(Beginning of Dataset extract)
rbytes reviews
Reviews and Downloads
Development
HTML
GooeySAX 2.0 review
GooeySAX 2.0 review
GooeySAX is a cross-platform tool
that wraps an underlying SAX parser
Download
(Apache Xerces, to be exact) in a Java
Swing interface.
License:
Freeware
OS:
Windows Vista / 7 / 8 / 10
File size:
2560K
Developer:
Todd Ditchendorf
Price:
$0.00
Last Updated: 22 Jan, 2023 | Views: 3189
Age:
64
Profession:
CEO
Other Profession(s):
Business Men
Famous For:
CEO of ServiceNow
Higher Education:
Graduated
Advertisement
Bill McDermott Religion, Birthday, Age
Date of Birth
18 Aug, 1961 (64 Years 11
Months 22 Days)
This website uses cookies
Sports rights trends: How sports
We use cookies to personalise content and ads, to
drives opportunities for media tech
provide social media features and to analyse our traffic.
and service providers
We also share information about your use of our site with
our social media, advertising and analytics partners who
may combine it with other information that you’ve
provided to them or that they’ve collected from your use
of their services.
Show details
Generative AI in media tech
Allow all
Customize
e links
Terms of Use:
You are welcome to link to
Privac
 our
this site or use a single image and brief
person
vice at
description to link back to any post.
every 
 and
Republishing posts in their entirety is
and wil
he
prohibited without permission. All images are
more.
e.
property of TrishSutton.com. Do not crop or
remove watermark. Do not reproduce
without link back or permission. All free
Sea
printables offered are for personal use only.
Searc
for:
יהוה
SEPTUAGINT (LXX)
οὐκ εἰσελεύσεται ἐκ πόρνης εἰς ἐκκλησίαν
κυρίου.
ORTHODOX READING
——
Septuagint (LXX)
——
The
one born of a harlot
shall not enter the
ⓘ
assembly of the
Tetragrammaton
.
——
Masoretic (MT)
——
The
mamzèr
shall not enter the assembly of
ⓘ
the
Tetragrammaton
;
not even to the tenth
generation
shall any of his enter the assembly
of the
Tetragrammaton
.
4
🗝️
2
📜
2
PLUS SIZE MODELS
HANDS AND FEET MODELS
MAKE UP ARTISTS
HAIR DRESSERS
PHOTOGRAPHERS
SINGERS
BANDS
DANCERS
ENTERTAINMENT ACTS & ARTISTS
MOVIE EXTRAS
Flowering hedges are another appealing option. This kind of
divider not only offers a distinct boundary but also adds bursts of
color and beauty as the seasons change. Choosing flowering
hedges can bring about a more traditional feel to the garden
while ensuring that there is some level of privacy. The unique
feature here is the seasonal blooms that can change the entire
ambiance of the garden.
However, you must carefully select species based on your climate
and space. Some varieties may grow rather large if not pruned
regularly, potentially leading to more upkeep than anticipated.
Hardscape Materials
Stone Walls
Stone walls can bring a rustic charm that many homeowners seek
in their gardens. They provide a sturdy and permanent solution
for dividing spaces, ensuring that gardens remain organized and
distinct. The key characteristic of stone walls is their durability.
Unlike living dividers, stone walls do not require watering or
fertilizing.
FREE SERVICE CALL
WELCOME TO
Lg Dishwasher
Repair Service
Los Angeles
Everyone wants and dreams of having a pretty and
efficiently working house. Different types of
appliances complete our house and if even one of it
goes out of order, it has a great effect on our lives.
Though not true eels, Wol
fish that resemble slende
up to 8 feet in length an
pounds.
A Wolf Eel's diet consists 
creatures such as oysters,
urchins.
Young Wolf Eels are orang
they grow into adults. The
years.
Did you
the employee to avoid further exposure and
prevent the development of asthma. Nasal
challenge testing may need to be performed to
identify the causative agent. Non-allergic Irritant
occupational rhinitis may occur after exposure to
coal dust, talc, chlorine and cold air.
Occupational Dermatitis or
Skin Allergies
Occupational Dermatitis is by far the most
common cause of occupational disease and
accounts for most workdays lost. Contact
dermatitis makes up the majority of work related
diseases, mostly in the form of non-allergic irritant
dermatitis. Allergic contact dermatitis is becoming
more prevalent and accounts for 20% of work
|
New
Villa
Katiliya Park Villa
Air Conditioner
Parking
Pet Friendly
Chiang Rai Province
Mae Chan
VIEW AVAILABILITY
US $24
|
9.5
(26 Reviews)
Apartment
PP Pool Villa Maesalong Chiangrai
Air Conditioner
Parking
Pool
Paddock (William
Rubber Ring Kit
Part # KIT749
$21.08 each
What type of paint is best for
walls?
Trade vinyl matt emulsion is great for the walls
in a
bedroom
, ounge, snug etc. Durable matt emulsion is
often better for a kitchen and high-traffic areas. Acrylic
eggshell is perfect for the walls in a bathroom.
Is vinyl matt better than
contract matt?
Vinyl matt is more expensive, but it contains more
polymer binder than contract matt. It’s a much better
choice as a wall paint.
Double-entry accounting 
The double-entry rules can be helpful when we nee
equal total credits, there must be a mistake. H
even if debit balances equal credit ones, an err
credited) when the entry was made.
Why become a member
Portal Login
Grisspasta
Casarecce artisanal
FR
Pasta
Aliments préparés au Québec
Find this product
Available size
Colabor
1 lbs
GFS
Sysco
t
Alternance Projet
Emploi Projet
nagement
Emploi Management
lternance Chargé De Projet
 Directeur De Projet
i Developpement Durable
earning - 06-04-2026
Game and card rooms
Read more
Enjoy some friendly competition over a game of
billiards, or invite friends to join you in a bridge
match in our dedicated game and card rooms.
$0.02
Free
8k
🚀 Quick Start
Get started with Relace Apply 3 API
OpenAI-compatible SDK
(End of Dataset extract)
* **Brief**: Search the material for the string "great" and show every line that has it.

* **Response area**:
goes out of order, it has a great effect on our lives.
Trade vinyl matt emulsion is great for the walls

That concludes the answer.